Weekly Roundup: A big win for SpaceX, Congress votes to let ISPs sell your browsing history

Weekly Roundup: A big win for SpaceX, Congress votes to let ISPs sell your browsing history


SpaceX gets a big win after successfully relaunching a Falcon 9 rocket, the Samsung Galaxy S8 is officially unveiled and more details surface on Elon Musk’s new company. These are the top stories of the week, plus some long-form weekend reads. You can receive this post as a newsletter too, if you’d like. 

1. The Senate and Congress voted to empower internet service providers to freely expose and sell private user data to advertisers — aka your browsing history is up for grabs. The measure would reverse the Broadband Privacy Rule, a piece of regulation set by Obama’s FCC. Here’s everything you need to know about the decision. 

2. SpaceX successfully re-launched one of its Falcon 9 rockets for the first time ever. This achievement is particularly important for SpaceX because it speaks to the company’s long-term plan for making rocket launches more affordable and accessible. This rocket was first used last year, when it was the first Falcon 9 rocket to successfully land on one of SpaceX’s autonomous drone ships at sea.

3. Samsung officially unveiled its Galaxy S8 and S8+ phones. The two models have an edge-to-edge display and ditch the physical home button. The biggest addition may be Samsung’s new smart voice assistant, Bixby. The company seems to have successfully put the Note 7 fiasco behind it. 

4. Oculus co-founder Palmer Luckey has left Facebook. The founder who helped kickstart the VR craze has left the company after a year that saw the launch of the consumer Oculus Rift but also a number of lawsuits and a pro-Trump meme scandal. “Palmer’s legacy extends far beyond Oculus,” reads a statement from Facebook.

5. Tesla has a new shareholder. Tencent, Asia’s second highest valued tech firm, has bought a five percent share in Tesla. According to a filing, the Chinese firm scooped up 8,167,544 shares for around $1.7 billion to become one of Tesla’s largest shareholders.

6. Elon Musk has a new company. The venture is called Neuralink, and it is focused on developing the capabilities of the brain through technological augmentation. At first, the company will explore how brain interfaces could help symptoms of chronic medical conditions. But there’s word that it could involve the exploration of upgrading human brainpower. It has been known that Musk was working on a brain-computer interface tech.

7. Google, which has accused cybersecurity management company Symantec and its partners of misissuing certificates for encrypted web connections, announced it’s downgrading the level and length of trust Chrome will place in certificates issued by Symantec. Google claims that Symantec hasn’t been taking its responsibilities seriously and has issued at least 30,000 certificates without properly verifying the websites that received them — a serious allegation.

8. Facebook’s feature clone of Snapchat has finally gone into effect. Users will soon have access to the new Facebook Camera feature that lets them overlay special effects on photos and videos. They can then share this content to Facebook Stories that appear above News Feed on mobile. It works similarly to Instagram’s 24-hour ephemeral slideshows. Here’s what’s in Facebook Stories, and what’s missing. 

9. Bots are still hot, according to Facebook. At its F8 conference, Facebook will announce a new class of group bots that work inside Messenger group chats. These group bots can keep users informed about real-time news such as a sports game’s progress, e-commerce deliveries and more, according to sources familiar with the development of the feature.

Your weekend reads

Windows has a heart of trash. “Microsoft is stuck between a rock (a small one, me) and a hard place (millions of customers who rely on legacy systems in one form or another). So much depends on little nuggets buried deep in the garbage fire that they can’t throw it all out at once. But who are they going to detail to audit a hundred million lines of code to find them and save them? Then, on the other side, how long can they keep shipping a product that’s deeply compromised by carrying this burden, which wrecks user experience and increases the hackable surface area by orders of magnitude?”

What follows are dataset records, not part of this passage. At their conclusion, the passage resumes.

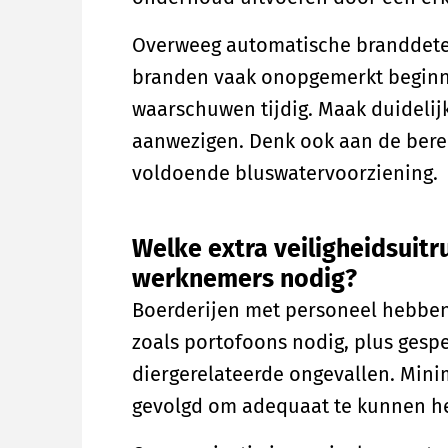
Overweeg automatische branddetec
branden vaak onopgemerkt beginne
waarschuwen tijdig. Maak duidelij
aanwezigen. Denk ook aan de bere
voldoende bluswatervoorziening.
Welke extra veiligheidsuit
werknemers nodig?
Boerderijen met personeel hebben
zoals portofoons nodig, plus gesp
diergerelateerde ongevallen. Mi
gevolgd om adequaat te kunnen he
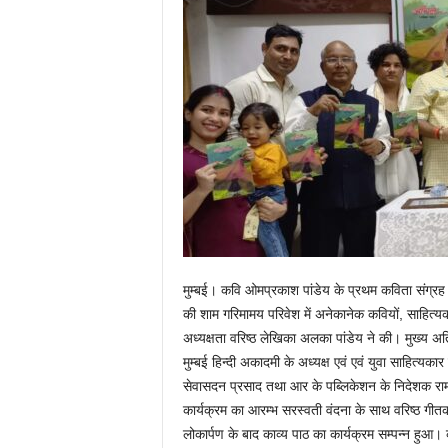
मुम्बई। कवि ओमप्रकाश पांडेय के प्रथम कविता संग्रह 
की शाम गरिमामय परिवेश में अनेकानेक कवियों, साहित्यका
अध्यक्षता वरिष्ठ लेखिका अलका पांडेय ने की। मुख्य अत
मुम्बई हिन्दी अकादमी के अध्यक्ष एवं एवं युवा साहित्यक
सेवासदन प्रसाद तथा आर के पब्लिकेशन के निदेशक राम
कार्यक्रम का आरम्भ सरस्वती वंदना के साथ वरिष्ठ गीत
लोकार्पण के बाद काव्य पाठ का कार्यक्रम सम्पन्न हुआ।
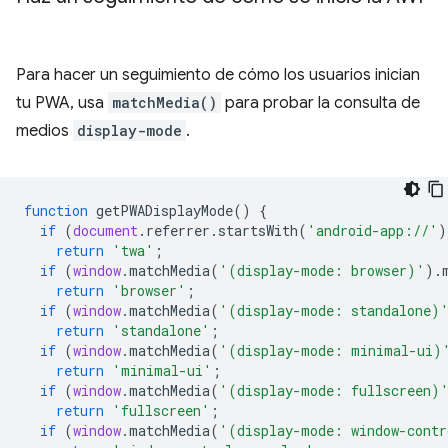
Para hacer un seguimiento de cómo los usuarios inician
tu PWA, usa
matchMedia()
para probar la consulta de
medios
display-mode
.
function
getPWADisplayMode
()
{
if
(
document
.
referrer
.
startsWith
(
'android-app://'
)
return
'twa'
;
if
(
window
.
matchMedia
(
'(display-mode: browser)'
).
return
'browser'
;
if
(
window
.
matchMedia
(
'(display-mode: standalone)
return
'standalone'
;
if
(
window
.
matchMedia
(
'(display-mode: minimal-ui)
return
'minimal-ui'
;
if
(
window
.
matchMedia
(
'(display-mode: fullscreen)
return
'fullscreen'
;
if
(
window
.
matchMedia
(
'(display-mode: window-contr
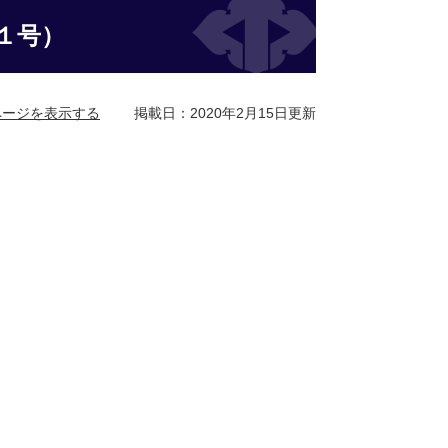
１号）
ページを表示する
掲載日：2020年2月15日更新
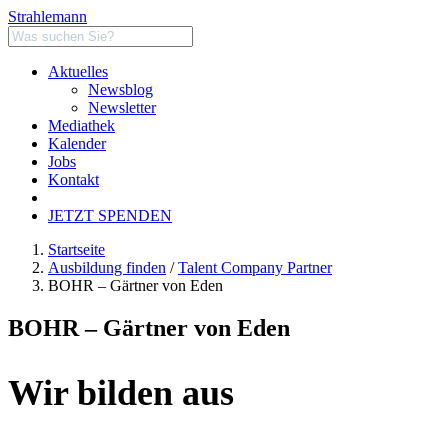
Strahlemann
Aktuelles
Newsblog
Newsletter
Mediathek
Kalender
Jobs
Kontakt
JETZT SPENDEN
Startseite
Ausbildung finden
/
Talent Company Partner
BOHR – Gärtner von Eden
BOHR – Gärtner von Eden
Wir bilden aus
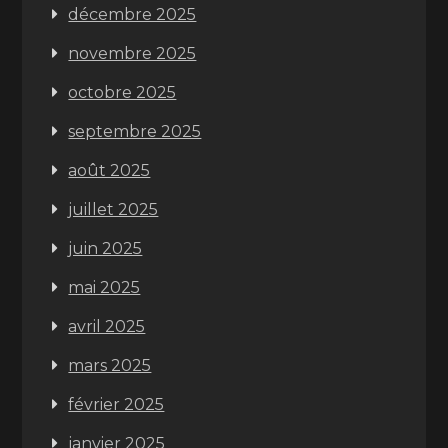
décembre 2025
novembre 2025
octobre 2025
septembre 2025
août 2025
juillet 2025
juin 2025
mai 2025
avril 2025
mars 2025
février 2025
janvier 2025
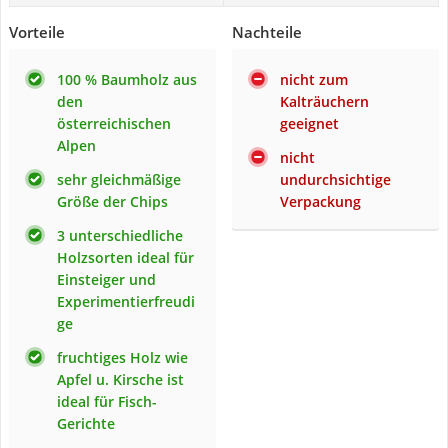
Vorteile
Nachteile
100 % Baumholz aus
nicht zum
den
Kalträuchern
österreichischen
geeignet
Alpen
nicht
sehr gleichmäßige
undurchsichtige
Größe der Chips
Verpackung
3 unterschiedliche
Holzsorten ideal für
Einsteiger und
Experimentierfreudi
ge
fruchtiges Holz wie
Apfel u. Kirsche ist
ideal für Fisch-
Gerichte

Stories are the new News Feed. “If the camera is the new keyboard, then the future of social media will look more like a slideshow than a Word document. So while Snapchat invented Stories, we’ll have to get used to using them everywhere.”

The enterprise strikes back. “2017 could be a key year for enterprise tech companies on Wall Street. While it’s impossible to predict anything in the public financial markets with a high degree of certainty, one thing seems clear: Private enterprise tech companies have held back from going public for some time, but the moment could finally be right for them.”